11. What does NSW Trustee & Guardian charge to make a Will?

NSW Trustee & Guardian charges $330 (including GST) to prepare a Will. When you make your Will with NSW Trustee & Guardian you can choose your own executor, or choose us for independent and impartial services. Discounts apply if you have both your Will and Power of Attorney planning ahead documents prepared by NSW Trustee & Guardian.


12. If I own assets overseas, do I need to make a separate Will or can all of my assets be dealt with in one Will?

If you own assets of financial value overseas (including real estate, shares or bank accounts) we recommend you make a separate Will dealing with those overseas assets, rather than having one Will expressed to deal with all assets.

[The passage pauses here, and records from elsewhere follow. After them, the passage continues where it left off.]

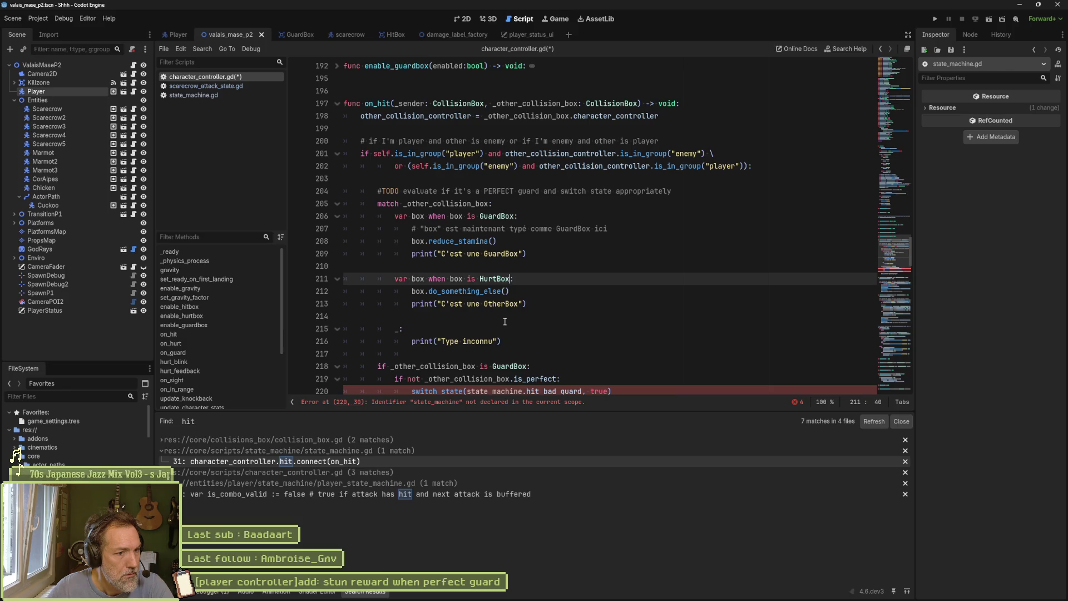
pyautogui.moveTo(442, 340); pyautogui.dragTo(494, 342)
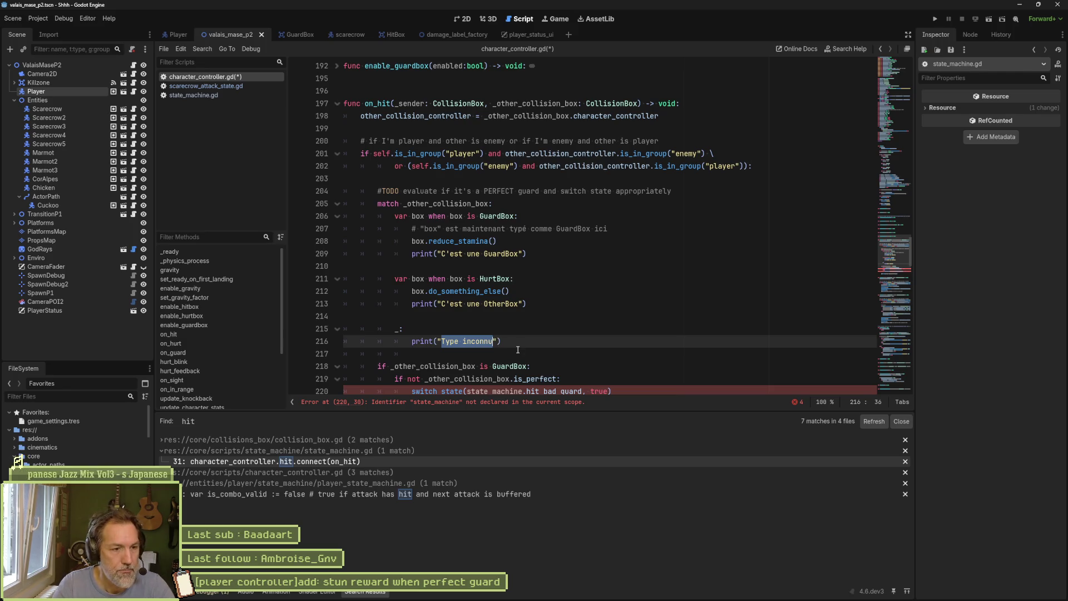
# Replace the fallback print with push_error(_other_collision_box, " is not a known type !") and save
pyautogui.press('Home')
pyautogui.press('ctrl+shift+Right')
pyautogui.write('push')
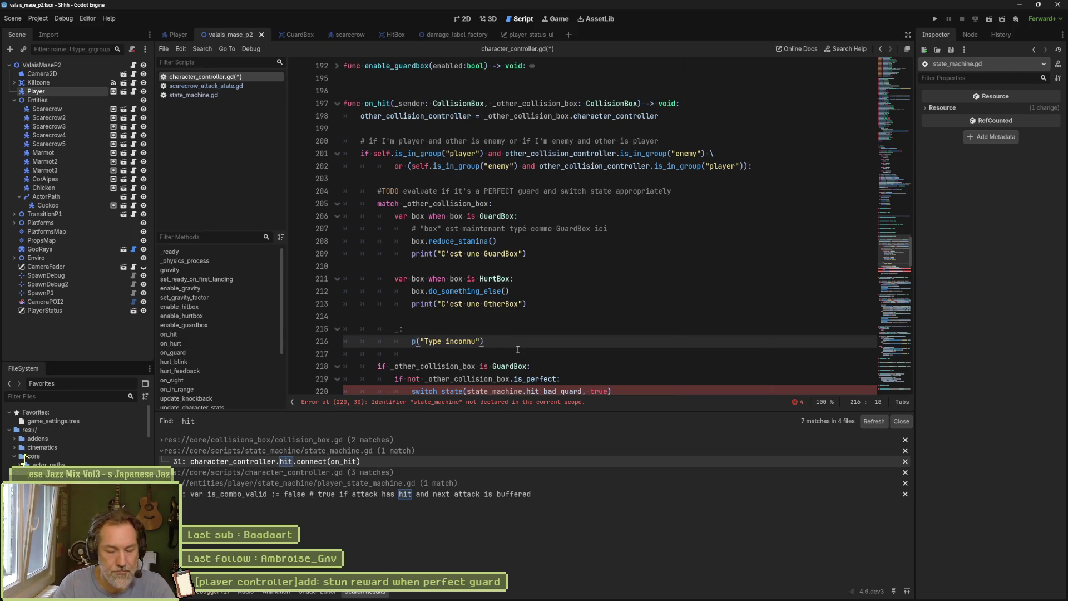
pyautogui.press('Down')
pyautogui.press('Down')
pyautogui.press('Down')
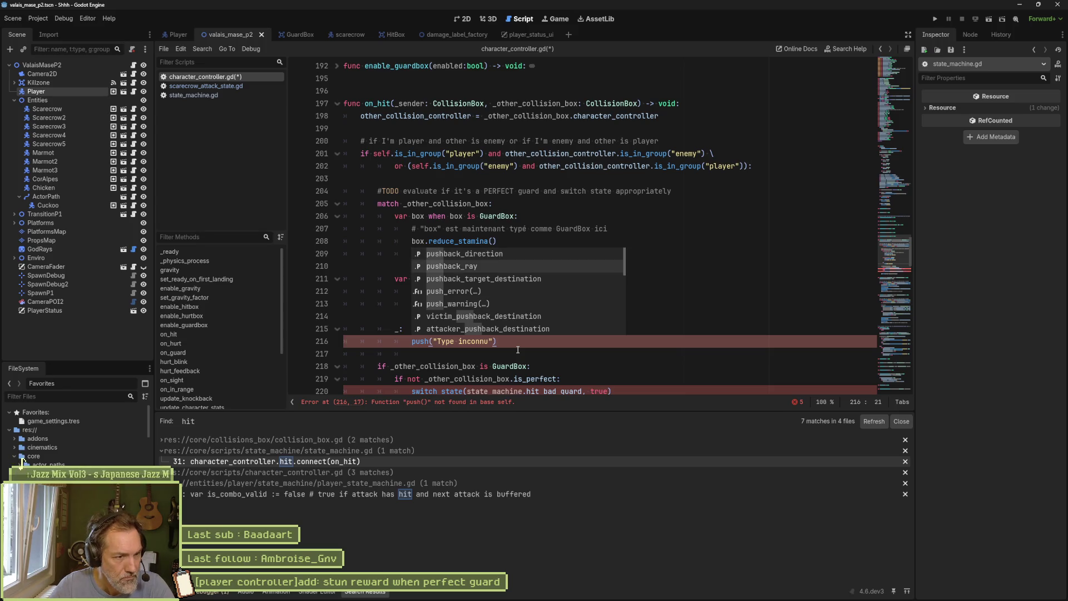
pyautogui.press('Return')
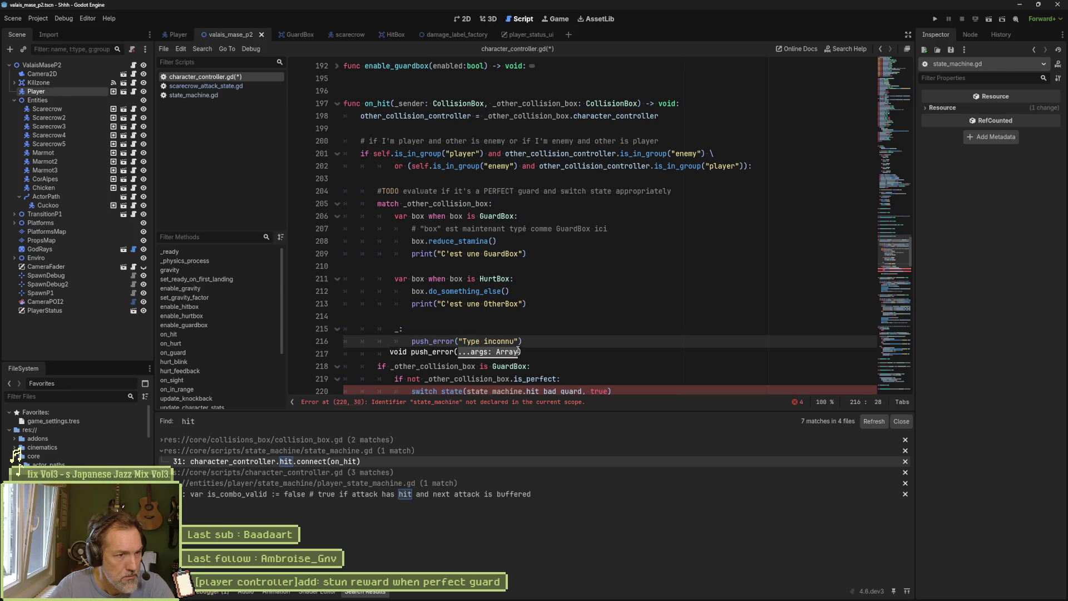
pyautogui.write('box')
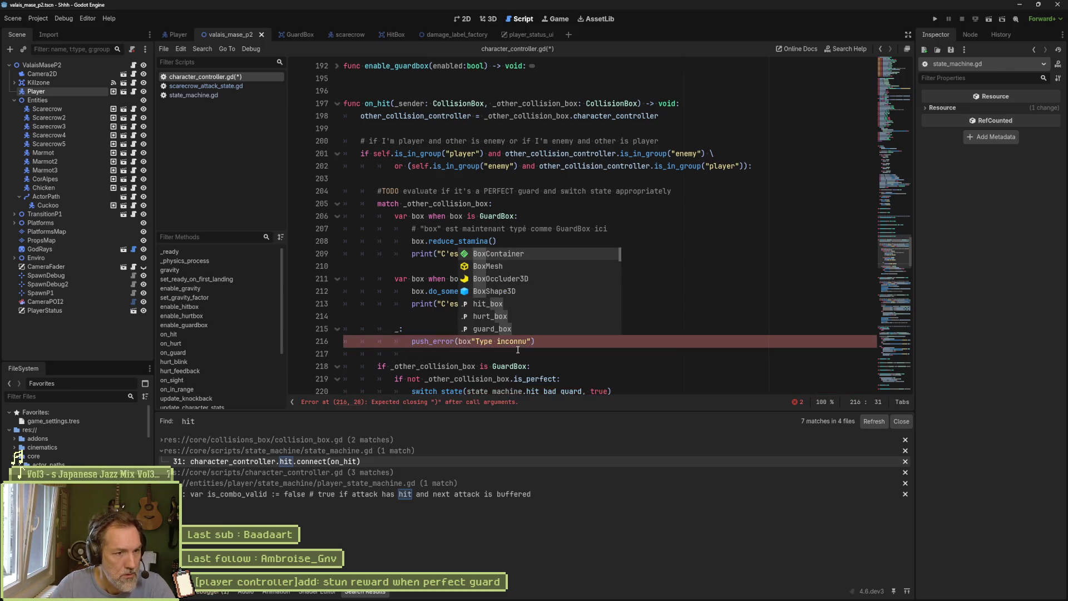
pyautogui.write(',')
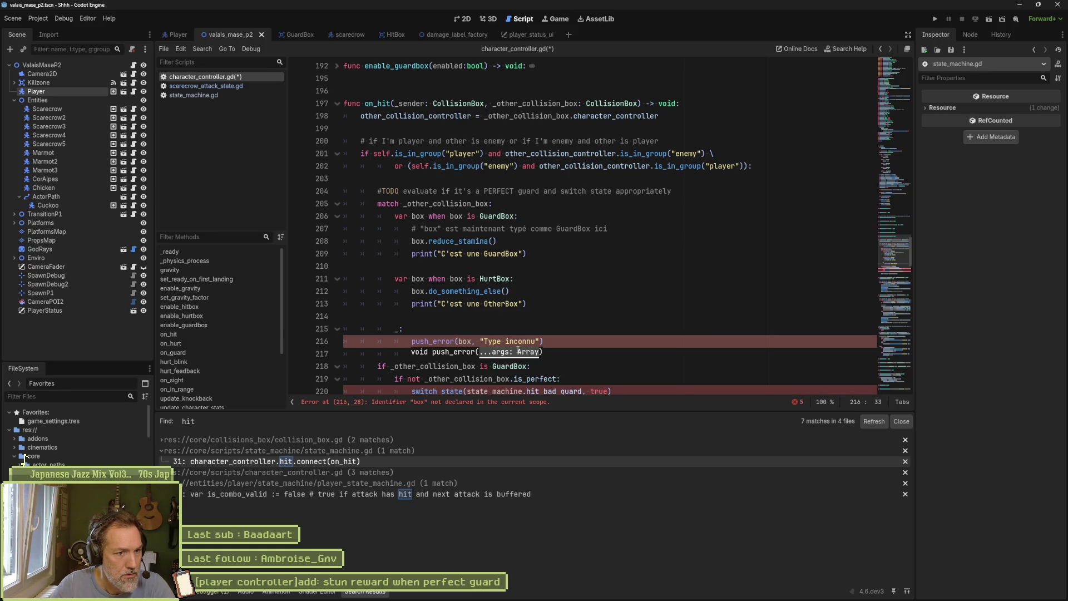
pyautogui.press('BackSpace')
pyautogui.press('BackSpace')
pyautogui.press('BackSpace')
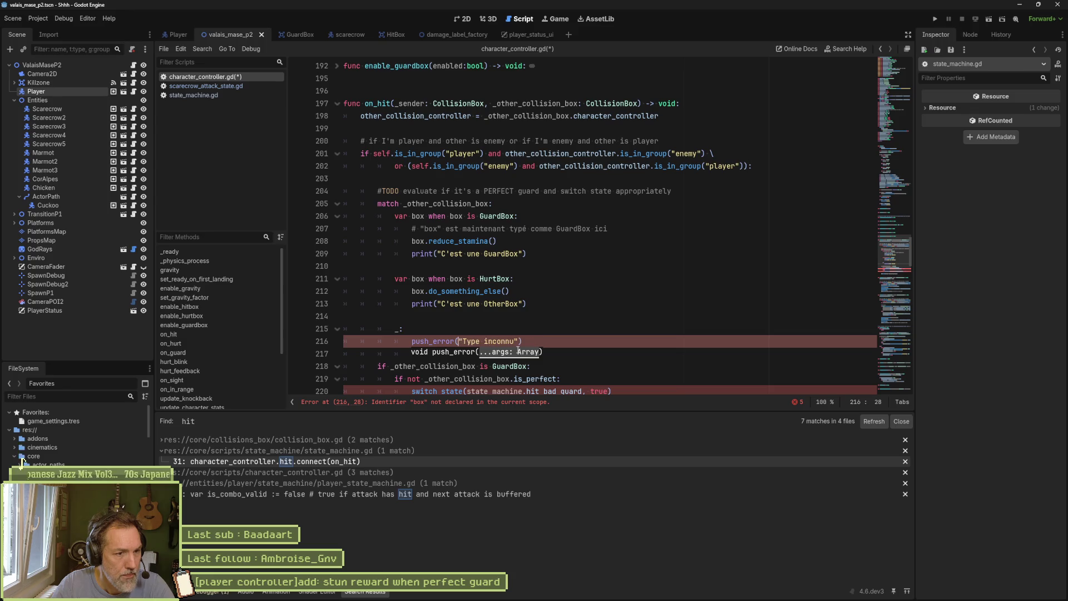
pyautogui.write('_other_collision_box')
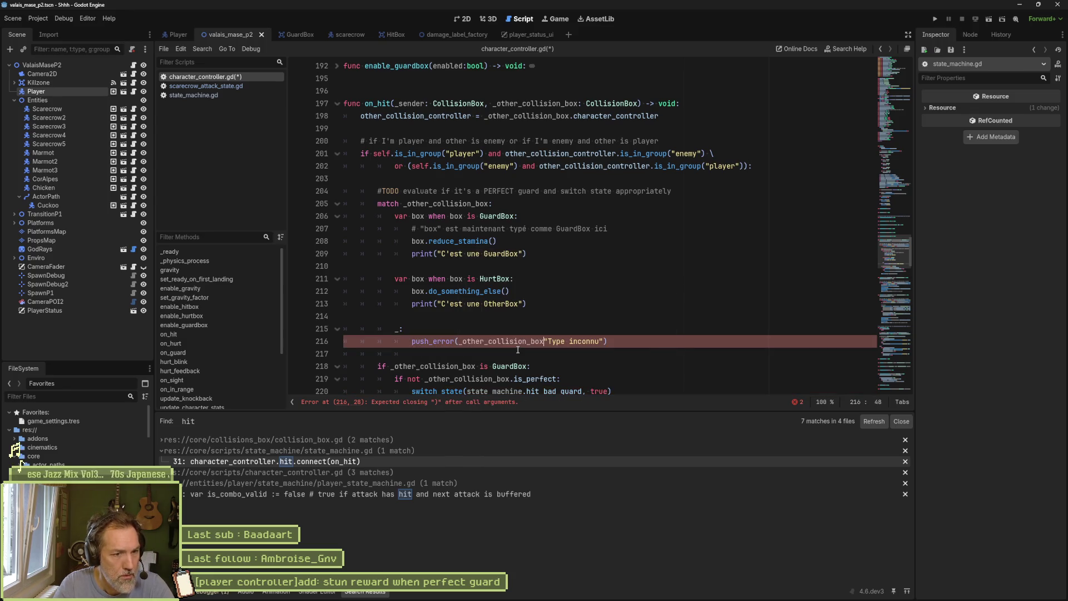
pyautogui.write(', "')
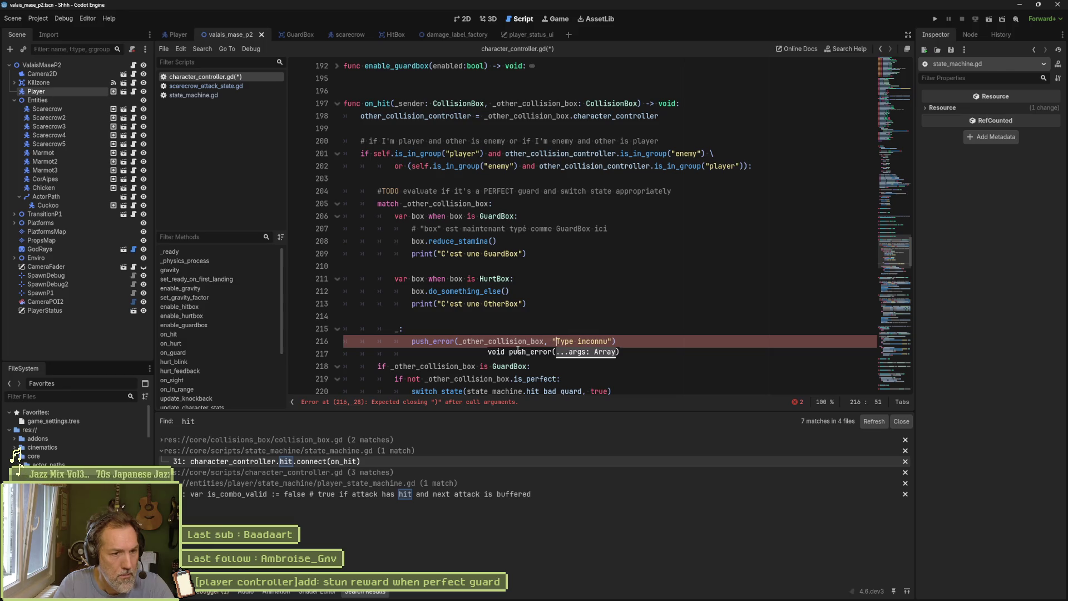
pyautogui.write(' is not a kn')
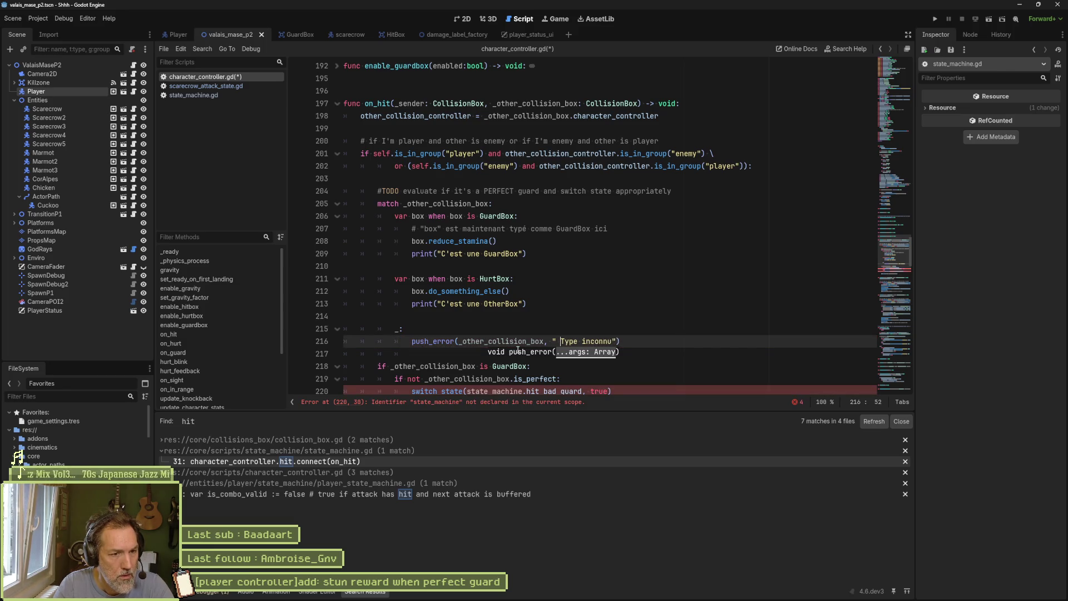
pyautogui.write('own ty')
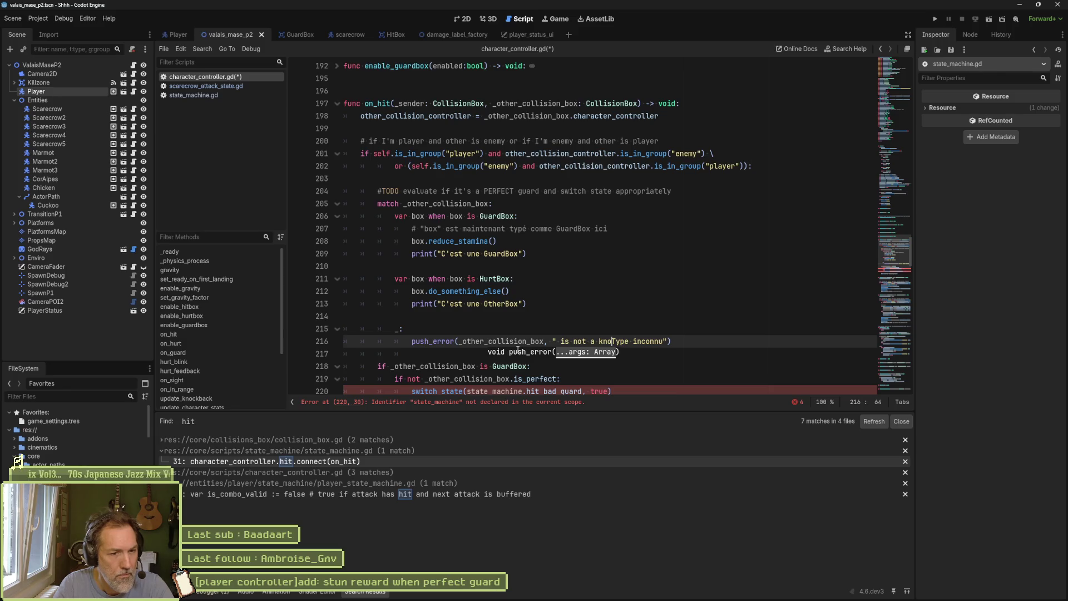
pyautogui.write('pe')
pyautogui.press('Delete')
pyautogui.press('Delete')
pyautogui.press('Delete')
pyautogui.write('!')
pyautogui.press('ctrl+s')
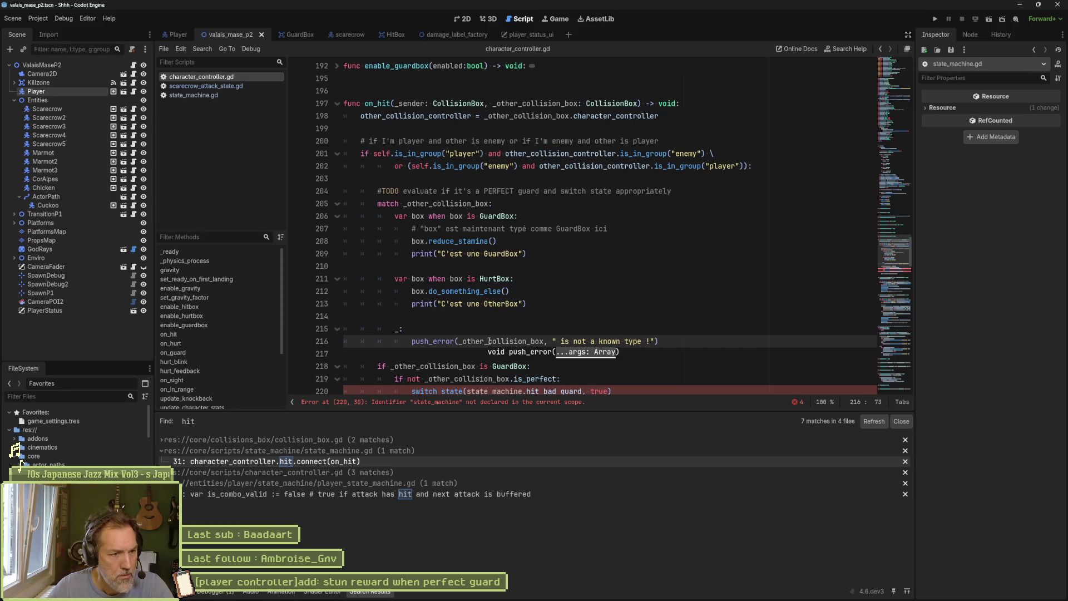
pyautogui.click(528, 315)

NSW Trustee and Guardian is able to provide advice regarding your Will so far as it deals with your assets in Australia. However we are not able to give advice as to whether your Will is effective to dispose of your overseas assets. The inheritance laws in other countries may be significantly different to those in Australia.

For example, some countries have laws that result in certain family members being automatically entitled to a specified share in your estate regardless of the terms of your Will.

There may be laws regarding who may contest your Will and taxation laws that may impact your estate and your beneficiaries. There may even be different requirements for the execution of a valid Will.

For these reasons it is recommended that you make a Will dealing with your Australian assets and that you retain a person who is qualified in the laws of the country where your other assets are held to prepare a Will dealing with those assets.

This approach ensures that you obtain professional legal advice in each country, giving proper consideration to such issues as the appointment of executors, the local procedures for estate administration, taxation implications such as inheritance tax and other inheritance laws.

Having separate Wills dealing with assets in the different countries will minimise the chance of administrative difficulties occurring after your death, which can occur when the original Will is held in one country while there are other assets in another country that need to be distributed. If there is a separate Will for each country, this means that authority to administer the estate (in Australia called probate) can more easily be obtained and with less delay.

In 2015 Australia became a signatory to an International Convention in relation to International Wills. Not all countries are signed up to the Convention, but for those countries that have signed up, there is a standard form of Will that will be accepted as a validly executed Will. However, the law in each country still applies in respect of the administration of the estate and so issues may still apply.

We recommend that if you have assets of financial value overseas that will need to be formally administered after your death, you have separate Wills dealing with your assets in each country.